[Start of section]

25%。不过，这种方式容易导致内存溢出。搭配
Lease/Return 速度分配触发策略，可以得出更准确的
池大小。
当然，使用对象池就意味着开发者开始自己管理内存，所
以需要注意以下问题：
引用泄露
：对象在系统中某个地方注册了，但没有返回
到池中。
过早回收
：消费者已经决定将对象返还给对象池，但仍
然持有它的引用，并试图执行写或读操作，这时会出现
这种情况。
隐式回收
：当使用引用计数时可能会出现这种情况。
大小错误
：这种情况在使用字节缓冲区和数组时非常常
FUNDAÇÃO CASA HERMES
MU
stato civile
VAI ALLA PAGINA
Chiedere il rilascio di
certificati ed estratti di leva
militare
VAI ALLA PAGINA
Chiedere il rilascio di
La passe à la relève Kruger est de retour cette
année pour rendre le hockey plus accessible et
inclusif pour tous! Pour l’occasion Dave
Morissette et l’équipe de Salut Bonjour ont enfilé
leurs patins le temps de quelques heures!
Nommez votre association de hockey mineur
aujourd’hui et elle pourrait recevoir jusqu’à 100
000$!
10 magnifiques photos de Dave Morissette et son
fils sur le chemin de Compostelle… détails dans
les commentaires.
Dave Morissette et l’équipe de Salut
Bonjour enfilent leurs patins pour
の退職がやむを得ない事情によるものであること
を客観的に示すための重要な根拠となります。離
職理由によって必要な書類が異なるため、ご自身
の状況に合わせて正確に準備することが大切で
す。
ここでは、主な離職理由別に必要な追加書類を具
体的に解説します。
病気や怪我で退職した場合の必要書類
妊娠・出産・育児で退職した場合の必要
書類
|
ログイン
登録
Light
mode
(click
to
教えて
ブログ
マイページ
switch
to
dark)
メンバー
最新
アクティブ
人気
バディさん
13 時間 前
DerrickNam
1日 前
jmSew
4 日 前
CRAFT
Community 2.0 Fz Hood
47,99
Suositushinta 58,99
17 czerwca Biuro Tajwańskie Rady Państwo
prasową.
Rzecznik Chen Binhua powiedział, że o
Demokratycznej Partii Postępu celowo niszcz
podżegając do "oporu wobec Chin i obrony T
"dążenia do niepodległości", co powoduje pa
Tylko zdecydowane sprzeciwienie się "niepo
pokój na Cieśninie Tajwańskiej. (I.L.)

[End of section]

• _Your assignment_
The answer must consist of the lines from the one with "病気や怪我で退職した場合の必要書類" through the final line of the entries above, exactly as they are, and nothing else.

• _Answer box_
病気や怪我で退職した場合の必要書類
妊娠・出産・育児で退職した場合の必要
書類
|
ログイン
登録
Light
mode
(click
to
教えて
ブログ
マイページ
switch
to
dark)
メンバー
最新
アクティブ
人気
バディさん
13 時間 前
DerrickNam
1日 前
jmSew
4 日 前
CRAFT
Community 2.0 Fz Hood
47,99
Suositushinta 58,99
17 czerwca Biuro Tajwańskie Rady Państwo
prasową.
Rzecznik Chen Binhua powiedział, że o
Demokratycznej Partii Postępu celowo niszcz
podżegając do "oporu wobec Chin i obrony T
"dążenia do niepodległości", co powoduje pa
Tylko zdecydowane sprzeciwienie się "niepo
pokój na Cieśninie Tajwańskiej. (I.L.)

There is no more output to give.